RDF query and inference in a distributed environment

Wed Jan 4 09:22:49 CET 2006

Wow!  Lots of resposes this morning. Many thanks to all who responded! Some
replies:

Patricia wrote:

> I agree with you about the logic in this. However accoding to my daily
> experience with potential dataproviders there is a lot of teaching and
> convincing needed to make this logic accepted that this does not result
> in the loss of control over own data. I agree that to be conviencing
> a robust syncronization is needed.

I understand the psychology, and agree that the barrier for "expose your
data online so that everyone can access it" strikes a more palatable chord
than "expose your data online so that everyone can mirror it".

> I agree that for machines and storage it is not that expensive. I was
> more referring to the human ressources needed to manage the
> mirror. Smaller institutions do not have necessary the funds or cannot
> justify to their hierachy that staff is devoting time to maint ain a
> full miror containing mainly "references" to information coming from
> other institutions, but it is easier to justify the time spent to
> contribute to the whole with the part concerning directly the institution
...

Agreed -- but I wonder really how much more time would be involved in
setting up an automated mirror, compared with, e.g., a DiGIR provider.  In
my earlier post when I said that barriers would likely be technical, I
didn't mean that technology doesn't exist (it does).  Rather, I meant that
in order to be successful, setting up and maintaining a mirror would have to
be no more technically challenging than establishing a DiGIR provider.  I'm
not sure that's possible (yet).

> Yes I agree with you that rob ust syncronization will be needed but
> as my IT colleague always remind me, I guess we must not forget that
> setting up an IT infrastructure is most of the time 10 % technical
> issues to be solved and 90% of the time solving "human problems
> and barriers" to make it work and accepted ...

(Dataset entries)
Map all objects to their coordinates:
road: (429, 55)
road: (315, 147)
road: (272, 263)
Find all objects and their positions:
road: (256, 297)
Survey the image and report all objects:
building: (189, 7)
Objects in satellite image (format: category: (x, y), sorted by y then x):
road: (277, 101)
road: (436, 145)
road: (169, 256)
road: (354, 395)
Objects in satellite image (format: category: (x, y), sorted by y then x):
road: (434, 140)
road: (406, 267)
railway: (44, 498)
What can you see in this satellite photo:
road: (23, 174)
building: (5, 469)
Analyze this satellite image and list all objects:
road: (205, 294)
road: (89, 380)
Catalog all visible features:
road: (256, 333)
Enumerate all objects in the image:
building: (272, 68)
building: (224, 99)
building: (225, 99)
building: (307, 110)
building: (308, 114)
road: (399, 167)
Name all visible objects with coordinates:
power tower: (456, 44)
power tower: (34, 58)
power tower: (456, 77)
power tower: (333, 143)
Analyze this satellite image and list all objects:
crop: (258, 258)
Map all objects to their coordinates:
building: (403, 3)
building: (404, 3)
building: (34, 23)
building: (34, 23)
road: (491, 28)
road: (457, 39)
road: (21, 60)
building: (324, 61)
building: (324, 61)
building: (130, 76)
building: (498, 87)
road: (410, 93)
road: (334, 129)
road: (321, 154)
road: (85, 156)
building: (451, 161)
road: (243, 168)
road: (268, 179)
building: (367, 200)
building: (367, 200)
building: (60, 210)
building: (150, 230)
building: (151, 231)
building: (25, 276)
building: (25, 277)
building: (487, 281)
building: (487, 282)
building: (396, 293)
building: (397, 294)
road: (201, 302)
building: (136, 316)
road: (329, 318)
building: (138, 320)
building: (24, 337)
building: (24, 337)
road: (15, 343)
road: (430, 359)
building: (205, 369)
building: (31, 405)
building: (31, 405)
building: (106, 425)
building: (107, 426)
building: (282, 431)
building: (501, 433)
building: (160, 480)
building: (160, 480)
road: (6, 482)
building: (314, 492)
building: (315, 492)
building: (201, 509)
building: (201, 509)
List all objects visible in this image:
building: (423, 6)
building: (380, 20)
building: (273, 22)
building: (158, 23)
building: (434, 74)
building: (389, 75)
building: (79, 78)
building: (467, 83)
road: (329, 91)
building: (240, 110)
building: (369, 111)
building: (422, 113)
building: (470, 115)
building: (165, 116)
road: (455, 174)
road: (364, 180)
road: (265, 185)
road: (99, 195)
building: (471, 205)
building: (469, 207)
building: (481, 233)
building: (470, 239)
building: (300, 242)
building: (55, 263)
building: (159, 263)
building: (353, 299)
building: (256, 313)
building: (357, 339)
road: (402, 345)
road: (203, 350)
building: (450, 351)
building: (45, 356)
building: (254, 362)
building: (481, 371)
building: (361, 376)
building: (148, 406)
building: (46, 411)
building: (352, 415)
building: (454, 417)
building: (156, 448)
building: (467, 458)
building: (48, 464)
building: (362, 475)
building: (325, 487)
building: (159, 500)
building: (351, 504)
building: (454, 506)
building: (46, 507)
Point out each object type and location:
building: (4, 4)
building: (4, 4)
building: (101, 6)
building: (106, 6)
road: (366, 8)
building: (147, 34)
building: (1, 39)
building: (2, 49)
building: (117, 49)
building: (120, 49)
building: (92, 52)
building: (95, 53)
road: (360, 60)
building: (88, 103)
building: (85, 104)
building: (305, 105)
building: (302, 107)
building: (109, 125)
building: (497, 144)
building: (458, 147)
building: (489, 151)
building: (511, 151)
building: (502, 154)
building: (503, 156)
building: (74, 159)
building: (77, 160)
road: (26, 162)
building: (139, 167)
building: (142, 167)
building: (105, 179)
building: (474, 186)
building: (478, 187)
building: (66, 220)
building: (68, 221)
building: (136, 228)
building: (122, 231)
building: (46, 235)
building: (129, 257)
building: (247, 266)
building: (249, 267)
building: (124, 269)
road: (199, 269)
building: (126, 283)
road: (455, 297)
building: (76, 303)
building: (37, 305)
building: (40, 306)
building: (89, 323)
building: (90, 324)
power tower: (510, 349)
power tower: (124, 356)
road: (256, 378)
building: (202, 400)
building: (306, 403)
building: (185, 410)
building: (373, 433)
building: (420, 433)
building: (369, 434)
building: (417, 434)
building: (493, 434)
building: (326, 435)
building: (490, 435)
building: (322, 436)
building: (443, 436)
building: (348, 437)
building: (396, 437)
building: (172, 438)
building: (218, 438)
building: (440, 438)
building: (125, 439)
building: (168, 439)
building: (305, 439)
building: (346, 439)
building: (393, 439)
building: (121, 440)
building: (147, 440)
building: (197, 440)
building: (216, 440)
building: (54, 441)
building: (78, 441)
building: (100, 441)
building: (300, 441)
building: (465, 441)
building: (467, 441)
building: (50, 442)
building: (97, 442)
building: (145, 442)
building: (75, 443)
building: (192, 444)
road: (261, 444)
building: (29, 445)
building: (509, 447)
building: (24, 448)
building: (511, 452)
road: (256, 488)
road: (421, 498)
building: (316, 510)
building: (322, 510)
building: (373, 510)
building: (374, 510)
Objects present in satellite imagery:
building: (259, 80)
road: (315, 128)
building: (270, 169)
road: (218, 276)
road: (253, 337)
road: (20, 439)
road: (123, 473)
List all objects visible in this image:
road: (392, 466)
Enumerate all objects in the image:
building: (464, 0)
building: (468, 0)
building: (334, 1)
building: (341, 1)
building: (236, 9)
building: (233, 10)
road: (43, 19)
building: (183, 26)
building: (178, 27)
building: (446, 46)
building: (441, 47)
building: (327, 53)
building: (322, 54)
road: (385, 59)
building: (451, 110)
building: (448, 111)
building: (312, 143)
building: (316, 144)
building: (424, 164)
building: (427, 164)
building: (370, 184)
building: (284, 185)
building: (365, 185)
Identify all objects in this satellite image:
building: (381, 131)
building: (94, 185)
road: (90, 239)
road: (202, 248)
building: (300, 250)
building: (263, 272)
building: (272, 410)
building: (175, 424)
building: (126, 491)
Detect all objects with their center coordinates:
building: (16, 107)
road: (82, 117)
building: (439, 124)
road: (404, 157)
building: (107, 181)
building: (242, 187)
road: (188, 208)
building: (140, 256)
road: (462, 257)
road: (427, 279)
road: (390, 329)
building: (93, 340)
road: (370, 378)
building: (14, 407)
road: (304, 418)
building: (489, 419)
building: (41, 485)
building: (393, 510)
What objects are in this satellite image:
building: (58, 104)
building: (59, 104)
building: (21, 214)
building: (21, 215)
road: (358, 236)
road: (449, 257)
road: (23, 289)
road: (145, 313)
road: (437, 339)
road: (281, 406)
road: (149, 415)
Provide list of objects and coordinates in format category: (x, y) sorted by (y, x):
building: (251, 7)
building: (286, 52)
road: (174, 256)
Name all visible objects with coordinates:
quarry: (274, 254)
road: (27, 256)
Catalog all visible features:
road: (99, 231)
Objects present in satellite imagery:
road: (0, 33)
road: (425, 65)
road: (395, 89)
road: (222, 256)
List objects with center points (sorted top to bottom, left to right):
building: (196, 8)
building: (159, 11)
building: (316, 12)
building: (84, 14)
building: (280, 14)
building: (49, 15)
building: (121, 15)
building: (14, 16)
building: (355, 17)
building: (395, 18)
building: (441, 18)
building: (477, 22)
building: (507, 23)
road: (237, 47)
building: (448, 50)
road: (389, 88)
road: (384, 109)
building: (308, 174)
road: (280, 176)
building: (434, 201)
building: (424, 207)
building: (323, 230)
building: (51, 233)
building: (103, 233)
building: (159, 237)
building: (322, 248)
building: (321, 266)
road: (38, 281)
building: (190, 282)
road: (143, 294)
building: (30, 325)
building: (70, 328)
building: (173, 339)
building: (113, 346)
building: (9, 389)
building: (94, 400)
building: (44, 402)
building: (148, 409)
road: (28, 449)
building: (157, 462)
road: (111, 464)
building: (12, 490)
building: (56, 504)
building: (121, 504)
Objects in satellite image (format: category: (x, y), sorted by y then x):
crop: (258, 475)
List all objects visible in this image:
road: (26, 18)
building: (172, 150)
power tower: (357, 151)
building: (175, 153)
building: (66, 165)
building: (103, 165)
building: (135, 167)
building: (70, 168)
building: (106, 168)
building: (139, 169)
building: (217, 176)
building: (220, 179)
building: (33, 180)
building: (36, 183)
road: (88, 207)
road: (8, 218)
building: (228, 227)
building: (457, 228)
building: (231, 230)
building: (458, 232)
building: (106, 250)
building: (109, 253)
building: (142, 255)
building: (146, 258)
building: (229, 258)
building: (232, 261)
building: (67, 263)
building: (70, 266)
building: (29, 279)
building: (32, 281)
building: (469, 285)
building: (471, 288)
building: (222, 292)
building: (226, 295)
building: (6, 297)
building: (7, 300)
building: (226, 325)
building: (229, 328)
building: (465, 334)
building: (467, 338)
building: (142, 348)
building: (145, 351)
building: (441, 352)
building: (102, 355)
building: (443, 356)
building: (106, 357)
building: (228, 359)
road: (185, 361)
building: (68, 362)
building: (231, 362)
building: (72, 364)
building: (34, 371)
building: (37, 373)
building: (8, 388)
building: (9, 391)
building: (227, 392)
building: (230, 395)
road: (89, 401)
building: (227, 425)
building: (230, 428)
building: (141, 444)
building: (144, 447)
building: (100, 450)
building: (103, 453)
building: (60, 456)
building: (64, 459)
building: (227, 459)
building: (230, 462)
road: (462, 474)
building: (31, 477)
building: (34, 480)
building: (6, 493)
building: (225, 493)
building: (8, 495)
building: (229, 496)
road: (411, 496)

*Directives*:
1. According to the post on data mirroring, how technically challenging would setting up and maintaining a mirror have to be for it to succeed?
2. Pick up the post on data mirroring at the point where it stops, and carry it forward.

*Answers for the tasks*:
1. No more technically challenging than establishing a DiGIR provider.

2.
I agree -- but part of overcoming the human problems and barriers is to make
setting up a mirror site relatively easy for a non-specialist IT person.
And this is really a technical challenge.  The other human problems &
barriers (IPR, allowing access to hard-earned data, confidence that data
edit authorization rules will be enforced, etc.) also have some technical
foundation, and also exist for the distributed/complementary approach.

Ricardo wrote:

>     Instead of mutually exclusive, both approaches you mention are
> complementary. The "distributed complementary data" aproach is a
> fundamental part of the infrastructure necessary to build the
> "distributed mirror copies" you propose. That (the "distributed
> complementary data" approach) is essentially what we have in place now
> with DiGIR/BioCase/Tapir as the harvesting protocol and GBIF and other
> institutions as harvesters. The only missing piece of software we need
> to really have "an automated and robust synchronization protocol", in my
> opinion is some kind of push mechanism to trigger updates in the caches.

Agreed on all points.

>     However, I think it is not very useful to try to standardize how the
> distributed mirror copies should be built and organized.

Here's where I disagree somewhat.  Standardized mirror protocols would be a
fundamental necessity of the paradigm I described. The paradigm would simply
not work without such standardization.  Non-standard means non-interactive,
and therefore no automated synchronization. What makes it useful is that
every participating organization has local (=high performance) access to a
full biodiversity dataset. Another thing that makes it useful is that,
rather than needing *all* data providers to be fully functional at any given
moment for 100% data retrival, only one mirror site needs to be functional.

I understand this is the role that GBIF already serves -- and perhaps that's
all that's really needed.

> A (socially)
> descentralized schema would work better in this case: data providers
> would make available data they create and that is under their direct
> custody and individual harvesters would be free to look at the metadata
> being served and create their own caches, selectively harvesting only
> the information that is relevant to the services they intend to provide.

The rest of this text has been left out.